__Travail demandé__.
[1] Répondez à ces questions sur le texte consacré à David et Saül :
(a) Qui répondit à David que Dieu promettait la victoire ?
(b) D'après les paroles de Saül, de quoi la ville où David s'était arrêté était-elle pourvue ?
(c) Selon les notes, quel nom la Bible donne-t-elle au pays des Killaniens ?
[2] Reprenez mot pour mot le passage du texte consacré à David et Saül, de « [1] I Samuel, XXIII, 1. » à « au chap. XXIV. ».

__Texte fourni__.
○ ○ ○
Saül poursuit à nouveau David ; mort de Samuel ; David épargne Saül pour la seconde fois.

Victoire de David sur les Philistins ; sa fuite dans le désert d’Engaddi.

1.[1] Sur ces entrefaites, informé que les Philistins avaient fait irruption dans le pays des Killaniens[2] et y commettaient un grand dégât, David s’offre à marcher contre eux, après avoir demandé à Dieu par l’intermédiaire du prophète s’il le lui permettait. Samuel ayant répondu que Dieu promettait la victoire, il s’élança contre les Philistins avec ses compagnons, en fit un grand carnage et remporta force butin. Comme il prolongea son séjour chez les Killites jusqu’à ce qu’ils eussent rentré leurs blés et leurs fruits, on dénonça sa présence au roi Saül. Car son exploit et son succès n’étaient pas restés le secret du canton qui en avait été le théâtre : la renommée les propagea de tous côtés et jusqu’aux oreilles du roi, en exaltant l’acte et l’auteur. Saül se réjouit de savoir David enfermé dans Killa. « Enfin Dieu l’a livré entre mes mains, dit-il, puisqu’il l’a forcé à s’arrêter dans une ville pourvue de murailles, de portes et de verrous », et il ordonna à tout le peuple de se ruer sur Killa, d’en faire le siège, et de n’en point partir qu’on n’eût pris et tué David. Cependant David s’était méfié de cette agression, et Dieu l’avait averti que s’il restait chez les gens de Killa, ils le livreraient à Saül ; il emmène donc ses quatre cents[3] hommes, et quitte la ville pour s’enfoncer dans le désert situé au-dessus d’Engedaïn[4]. Le roi, ayant appris qu’il s’était enfui de chez les Killites, renonça à son entreprise contre lui.

[1] I Samuel, XXIII, 1.

[2] Bible : Kéïla.

[3] Comme les LXX ; hébreu : six cents hommes environ.

[4] Dans la Bible, le désert de Ziph. Engedaïn correspond à l’hébreu, En-Ghedi (LXX : Ένγαδδί), mentionné plus loin, au chap. XXIV.

Rencontre de David et de Jonathan à Ziph ; les Ziphéniens offrent de livrer David ; fuite de ce dernier.
○ ○ ○
__Enregistrements fournis__.
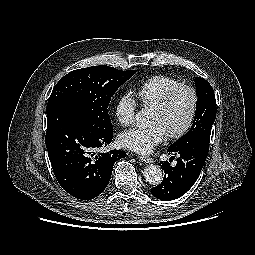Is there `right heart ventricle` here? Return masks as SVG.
<instances>
[{
  "instance_id": "1",
  "label": "right heart ventricle",
  "mask_w": 255,
  "mask_h": 255,
  "mask_svg": "<svg viewBox=\"0 0 255 255\" xmlns=\"http://www.w3.org/2000/svg\"><path fill=\"white\" fill-rule=\"evenodd\" d=\"M180 82L170 76L155 75L141 83L135 90V96L144 107H153L172 88Z\"/></svg>"
}]
</instances>
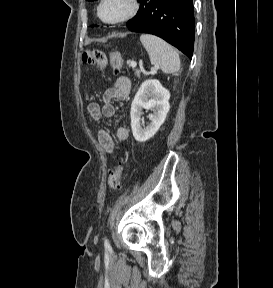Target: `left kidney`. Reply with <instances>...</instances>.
I'll return each instance as SVG.
<instances>
[{
    "mask_svg": "<svg viewBox=\"0 0 273 288\" xmlns=\"http://www.w3.org/2000/svg\"><path fill=\"white\" fill-rule=\"evenodd\" d=\"M170 92L156 79H148L142 83L131 104V128L136 141L145 142L152 138L164 123L169 111ZM142 109L153 110L148 118L150 124L142 127Z\"/></svg>",
    "mask_w": 273,
    "mask_h": 288,
    "instance_id": "obj_1",
    "label": "left kidney"
}]
</instances>
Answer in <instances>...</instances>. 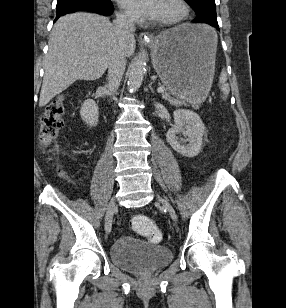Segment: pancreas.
I'll return each instance as SVG.
<instances>
[{"instance_id": "obj_1", "label": "pancreas", "mask_w": 286, "mask_h": 308, "mask_svg": "<svg viewBox=\"0 0 286 308\" xmlns=\"http://www.w3.org/2000/svg\"><path fill=\"white\" fill-rule=\"evenodd\" d=\"M163 97H164L165 99L171 101V102L177 101L176 99H175V100H172L171 97H170V95H169L168 93H164V94H163Z\"/></svg>"}]
</instances>
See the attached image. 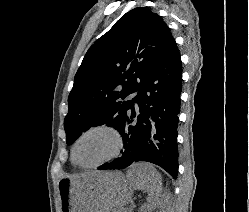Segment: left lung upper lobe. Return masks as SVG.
Wrapping results in <instances>:
<instances>
[{"label": "left lung upper lobe", "mask_w": 249, "mask_h": 212, "mask_svg": "<svg viewBox=\"0 0 249 212\" xmlns=\"http://www.w3.org/2000/svg\"><path fill=\"white\" fill-rule=\"evenodd\" d=\"M167 25L148 8L124 14L87 51L68 97L67 144L92 126L119 130L145 77L173 41ZM122 86V89L120 88Z\"/></svg>", "instance_id": "1"}]
</instances>
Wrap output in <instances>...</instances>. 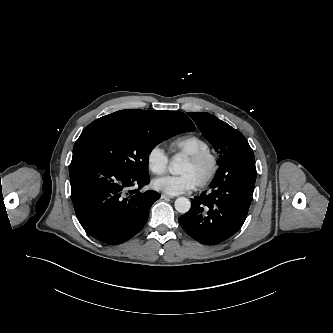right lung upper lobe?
Returning <instances> with one entry per match:
<instances>
[{
	"mask_svg": "<svg viewBox=\"0 0 333 333\" xmlns=\"http://www.w3.org/2000/svg\"><path fill=\"white\" fill-rule=\"evenodd\" d=\"M96 121L127 123L147 130L177 129L193 131L195 126L186 114L177 111H147L126 109L103 116Z\"/></svg>",
	"mask_w": 333,
	"mask_h": 333,
	"instance_id": "obj_1",
	"label": "right lung upper lobe"
}]
</instances>
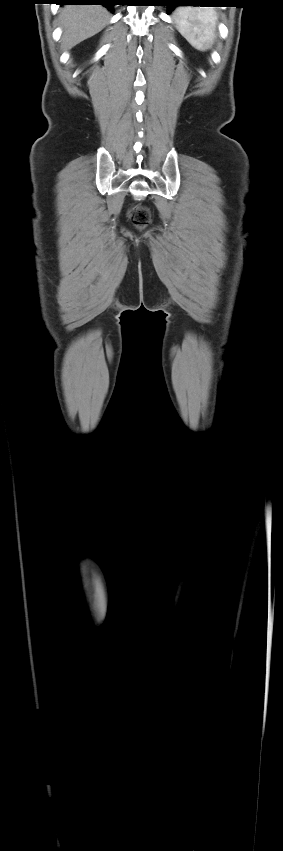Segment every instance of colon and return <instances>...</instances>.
<instances>
[{
  "label": "colon",
  "mask_w": 283,
  "mask_h": 851,
  "mask_svg": "<svg viewBox=\"0 0 283 851\" xmlns=\"http://www.w3.org/2000/svg\"><path fill=\"white\" fill-rule=\"evenodd\" d=\"M134 224L138 227H145L151 220L150 211L143 206L132 207L129 211Z\"/></svg>",
  "instance_id": "obj_1"
}]
</instances>
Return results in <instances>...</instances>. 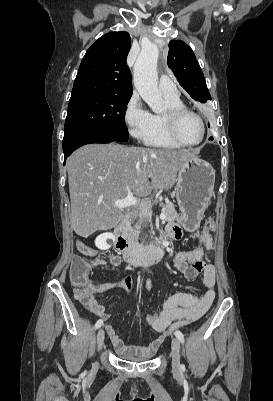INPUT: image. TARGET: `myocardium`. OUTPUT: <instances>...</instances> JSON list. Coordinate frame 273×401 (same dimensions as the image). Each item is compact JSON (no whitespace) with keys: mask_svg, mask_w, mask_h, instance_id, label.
I'll use <instances>...</instances> for the list:
<instances>
[{"mask_svg":"<svg viewBox=\"0 0 273 401\" xmlns=\"http://www.w3.org/2000/svg\"><path fill=\"white\" fill-rule=\"evenodd\" d=\"M185 114H190V115L196 116L201 123L202 131H203L202 138L197 142H194V143L185 142L178 135L177 124H178L179 119ZM162 116H163V120H164V123H165V126H166L169 136L176 143L180 144L181 146L195 147V146L202 144L205 141V139L207 137V125H206L204 117L200 113H198L194 110H191L185 106H177V107L169 106L166 108V110L162 114Z\"/></svg>","mask_w":273,"mask_h":401,"instance_id":"obj_1","label":"myocardium"}]
</instances>
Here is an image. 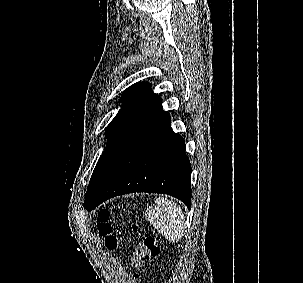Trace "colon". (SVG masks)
I'll return each mask as SVG.
<instances>
[{
	"label": "colon",
	"instance_id": "5ec220e1",
	"mask_svg": "<svg viewBox=\"0 0 303 283\" xmlns=\"http://www.w3.org/2000/svg\"><path fill=\"white\" fill-rule=\"evenodd\" d=\"M110 217L111 212L109 209L100 210L98 213V230L100 234L105 236L106 245L110 248H114L117 245V238ZM134 230L140 233L141 239L133 245L130 254V264L138 273L142 270L147 261L160 254L161 245L158 238L152 232L143 230L138 225L134 226Z\"/></svg>",
	"mask_w": 303,
	"mask_h": 283
}]
</instances>
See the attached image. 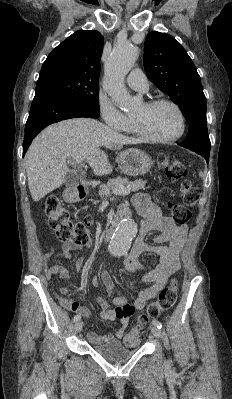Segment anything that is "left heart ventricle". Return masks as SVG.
<instances>
[{
  "mask_svg": "<svg viewBox=\"0 0 232 399\" xmlns=\"http://www.w3.org/2000/svg\"><path fill=\"white\" fill-rule=\"evenodd\" d=\"M132 117L138 120L143 129L153 137H172L180 130L179 115L170 105H158L152 108L142 105Z\"/></svg>",
  "mask_w": 232,
  "mask_h": 399,
  "instance_id": "left-heart-ventricle-1",
  "label": "left heart ventricle"
}]
</instances>
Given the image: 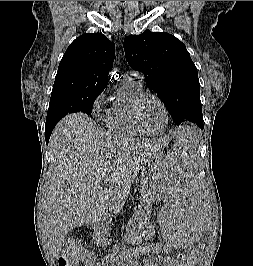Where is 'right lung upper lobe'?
<instances>
[{"label": "right lung upper lobe", "mask_w": 253, "mask_h": 266, "mask_svg": "<svg viewBox=\"0 0 253 266\" xmlns=\"http://www.w3.org/2000/svg\"><path fill=\"white\" fill-rule=\"evenodd\" d=\"M114 57L115 45L103 34L81 35L61 59L51 98L103 91Z\"/></svg>", "instance_id": "obj_1"}]
</instances>
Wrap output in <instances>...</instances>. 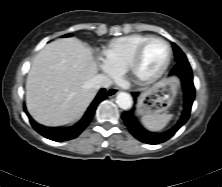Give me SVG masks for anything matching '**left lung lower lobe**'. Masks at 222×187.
<instances>
[{
  "instance_id": "left-lung-lower-lobe-1",
  "label": "left lung lower lobe",
  "mask_w": 222,
  "mask_h": 187,
  "mask_svg": "<svg viewBox=\"0 0 222 187\" xmlns=\"http://www.w3.org/2000/svg\"><path fill=\"white\" fill-rule=\"evenodd\" d=\"M170 75H176L181 79L183 88V111L176 124L163 133H151L143 129L134 115L135 107L122 114V119L130 133L139 141L147 144H159L171 138L189 119L191 107L195 98L193 75L189 63H177L171 70ZM136 101L138 93H132Z\"/></svg>"
}]
</instances>
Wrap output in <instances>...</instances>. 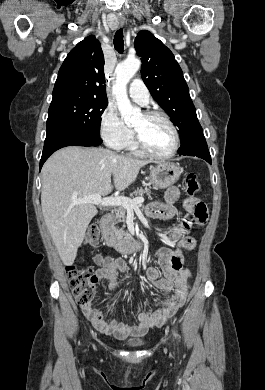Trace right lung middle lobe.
Masks as SVG:
<instances>
[{
  "label": "right lung middle lobe",
  "mask_w": 265,
  "mask_h": 390,
  "mask_svg": "<svg viewBox=\"0 0 265 390\" xmlns=\"http://www.w3.org/2000/svg\"><path fill=\"white\" fill-rule=\"evenodd\" d=\"M107 105V100L87 97L52 100L48 110L47 128L69 126L100 137V117Z\"/></svg>",
  "instance_id": "obj_1"
}]
</instances>
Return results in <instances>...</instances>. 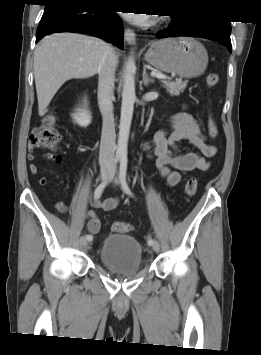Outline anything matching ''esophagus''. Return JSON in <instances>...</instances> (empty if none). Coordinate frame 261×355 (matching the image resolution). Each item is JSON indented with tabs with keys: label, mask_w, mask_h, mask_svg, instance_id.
<instances>
[{
	"label": "esophagus",
	"mask_w": 261,
	"mask_h": 355,
	"mask_svg": "<svg viewBox=\"0 0 261 355\" xmlns=\"http://www.w3.org/2000/svg\"><path fill=\"white\" fill-rule=\"evenodd\" d=\"M135 33L132 29L126 28L125 32H124V38L126 40L127 43L129 44H134L135 43Z\"/></svg>",
	"instance_id": "34e87169"
}]
</instances>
○ ○ ○
__Réponses fournies__.
[1]
(a) Samuel.
(b) De murailles, de portes et de verrous.
(c) Kéïla.

[2]
[1] I Samuel, XXIII, 1.

[2] Bible : Kéïla.

[3] Comme les LXX ; hébreu : six cents hommes environ.

[4] Dans la Bible, le désert de Ziph. Engedaïn correspond à l’hébreu, En-Ghedi (LXX : Ένγαδδί), mentionné plus loin, au chap. XXIV.